I recently finished reading John O’Brien’s 1990 novel Leaving Las Vegas (there is also a film and a song of the same name), about how two people – a sex worker and an alcoholic – struggle to cope with toxic, yet familiar, patterns of existence because there just doesn’t seem to be any other way of living out their lives. I was interested in this theme because it’s similar to one I come across in counselling quite often, in a variety of forms.
Many of us can find ourselves stuck at some point in a pattern of living that feels unfulfilling and yet impossible to break out of. We might also find ourselves surrendering to certain situations out of a sense of personal obligation or a need to fulfill a compulsive drive, one that might ultimately prove to be less than helpful to us. Possibly too we might sense that if we don’t stick with these situations we have failed in some way, or we might feel that moving on from the familiar will expose us to an uncertainty that we just can’t face. This might apply to an unfulfilling career, for example, or any oppressive living situation or personal relationship.
It can be hard to determine when a particular life course has exhausted its real value to us, or when a relationship is becoming toxic. So how can we feel safe enough to take the risk of moving on? Does it have to be in the lap of the gods or can we make it happen for ourselves?
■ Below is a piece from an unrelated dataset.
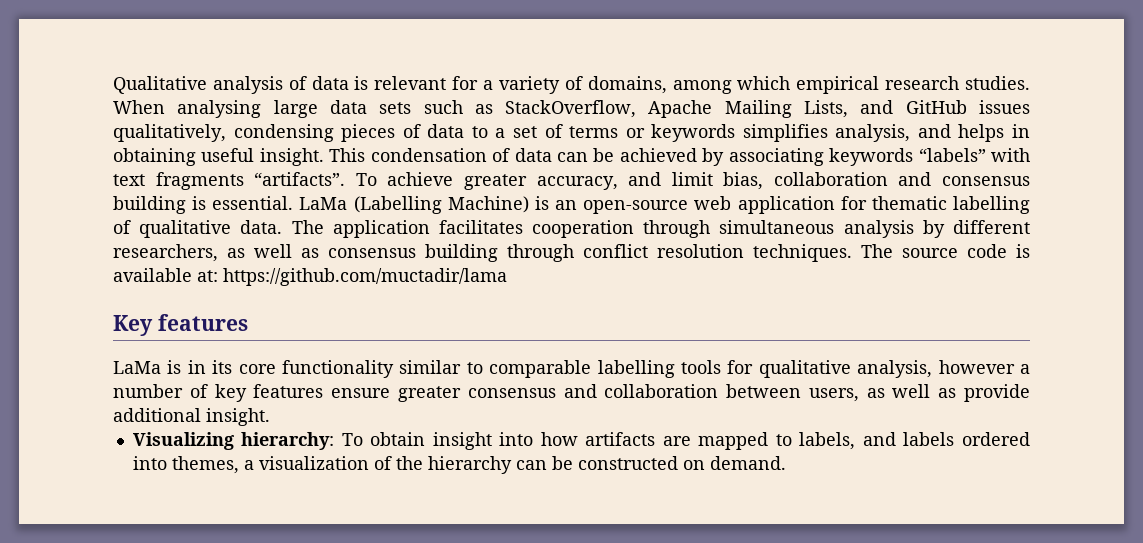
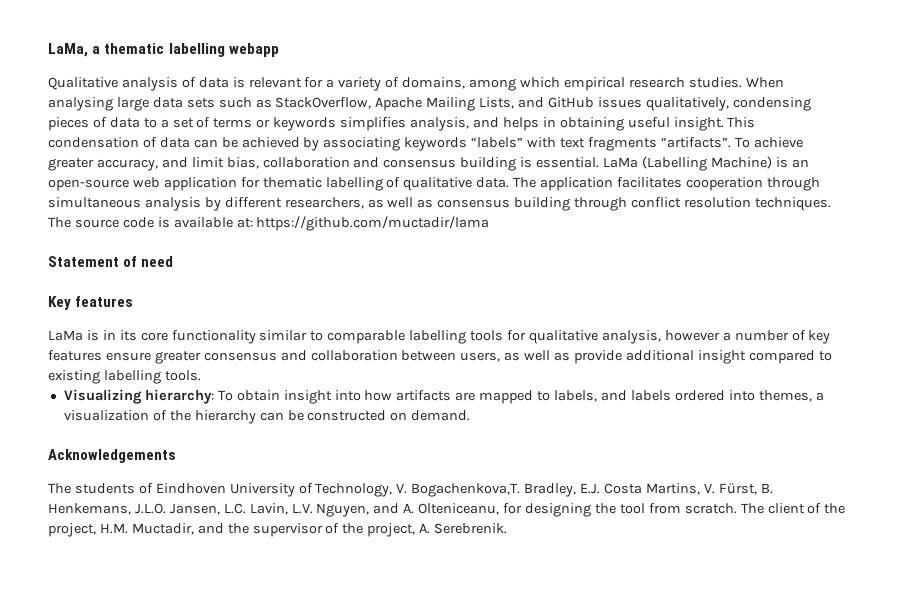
(113, 85) none -> [48,43,279,57] LaMa, a thematic labelling webapp //
(507, 277) none -> [48,256,174,267] // Statement of need
[206,408,270,426] insight. -> [697,350,832,364] [48,370,201,384] insight compared to existing labelling tools.
(786, 463) none -> [48,449,176,463] [48,483,773,497] [48,503,846,517] [48,523,508,537] // Acknowledgements // The students of Eindhoven University of Technology, V. Bogachenkova,T. Bradley, E.J. Costa Martins, V. Fürst, B. Henkemans, J.L.O. Jansen, L.C. Lavin, L.V. Nguyen, and A. Olteniceanu, for designing the tool from scratch. The client of the project, H.M. Muctadir, and the supervisor of the project, A. Serebrenik.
To address these questions it can help to look at the psychology behind major life changes, or what James Fowler in Faithful Change describes as ‘the texture of transitions’. He explains that recognition of the need to change can arise from ‘the realisation that many of the ways one has been living no longer make sense’. A key stage Fowler identifies in this change process is endings.
As part of this process we must first disengage from the familiar that has contributed to our sense of who we are and learn to define ourselves differently. Fowler says that we must then come to terms with ‘the loss of some part of our previous constructions of reality’. Then in the last stage of the ending process we face disorientation, where we feel lost and try to absorb the impact of the change before we can eventually start new beginnings.
There is much here in common with the grieving process, and in a sense grieving is part of what we do when we experience significant life change. Learning to appreciate our inherent value as individuals is also a key task for us here. These are challenging psychological processes.
It may not have worked out so well for the protagonists in O’Brien’s novel but, by gaining a true appreciation of our value and the reality of our situation, moving on to greater fulfilment is possible.